By Staff | Jan 27, 2016

Lloyd Wright was a world-wide traveler and he brought many friends along during his global adventures.

The largest tombstone in the Captiva Cemetery belongs to that of one of the most beloved island residents, Lloyd Wright.

The story goes the tombstone was made so big so “he wouldn’t float away” if the “big one ever hit”. But the large tombstone is also indicative of Wright’s lovable big personality and his love for life.

Friends and admirers of Wright’s gathered Tuesday, Jan. 19, inside the Captiva Community Center to pay tribute to the larger than life personality of the island.

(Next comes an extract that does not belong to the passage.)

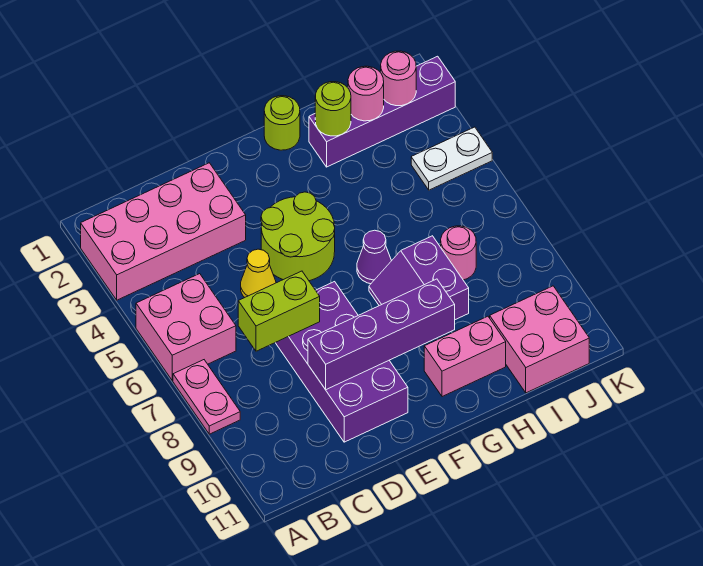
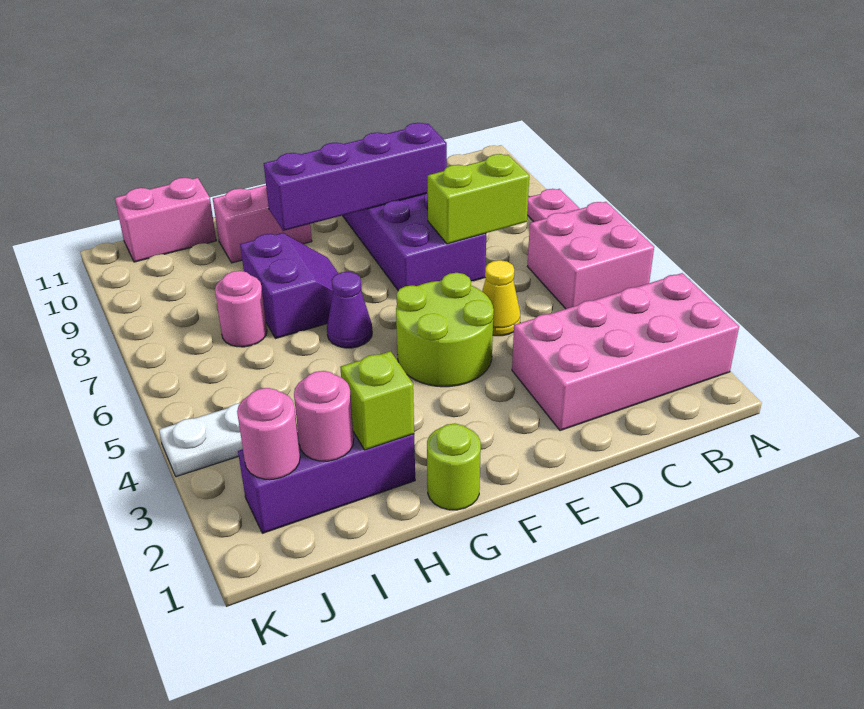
purple 1x4 brick [309,56,455,167] -> purple 1x3 brick [238,432,415,533]
lime 1x1 round brick [315,82,351,136] -> lime 1x1 brick [340,351,414,450]
pink 2x2 brick [490,286,589,393] -> pink 1x2 brick [115,178,216,262]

Wright made his mark on the islands in many different ways, but his legacy is that of the many resorts/hotels he owned. Through his entrepreneur mastery of buying up land on Sanibel and Captiva and developing it, while remaining mindful of the environmental impact, Wright created many memories for those who knew him.

“Lloyd was a great visionary and he developed the island, yet he preserved it, as well,” said Captiva’s Paul McCarthy, who spoke of memories of Wright.

A panel of Captiva residents talked about memories with Lloyd Wright. BRIAN WIERIMA

Lloyd passed away 15 years ago, but his impact he left is still felt amongst many islanders yet today.

His parties he threw were epic, including the biggest one of them all – the U.S.A. Bicentennial Party.

“It was a great party,” said speaker and Wright friend Jeff Shuff.

Wright’s developmental mastery of the islands started with his first purchase, the West Wind Inn.

He later was a part of purchasing the ‘Tween Waters Inn, then the Beachview Cottages in 1979. But his biggest love was ‘Tween Waters, in which he helped develop it what it is today.

Paul McCarthy paid tribute to island legend Lloyd Wright Tuesday, Jan. 19. BRIAN WIERIMA

With his resort/hotel development going well on Captiva/Sanibel, Wright was afforded the opportunity to be a world-wide traveler. He made trips to all over the globe, including being one of the first visitor to get into China in 1978; the Galapagos Islands in which he visited over 40 times; Botswana, Africa 14 times, just to name a few.

“He always wanted to find the unique things in each place,” Shuff said.

A slideshow was also shown of all the humorous postcards he sent his personal assistant, who stayed behind to take care of his business affairs during his trips.

“Lloyd was a faithful friend and very humble,” McCarthy said. “He once told me that the incredible wealthy had a lot of luck to get that. He was certainly a humble person.”

Wright also made his mark through philanthropy on Captiva. He was the biggest influence of the SCCF’s acquisition of 70 acres on Buck Key, in which cost $1.6 million.

He also was a significant contributor for the creation of the Baileys-Matthews National Museum and the construction and formation of the Captiva Yacht Club.

“Without Lloyd, there would be no Yacht Club,” McCarthy included.

After his death, Wright was buried in the Captiva Cemetery, where he has a “place of honor on this island.”

The memories and economic impact Wright left behind will always be felt by Captiva, which is the best legacy the beloved islander could ever have.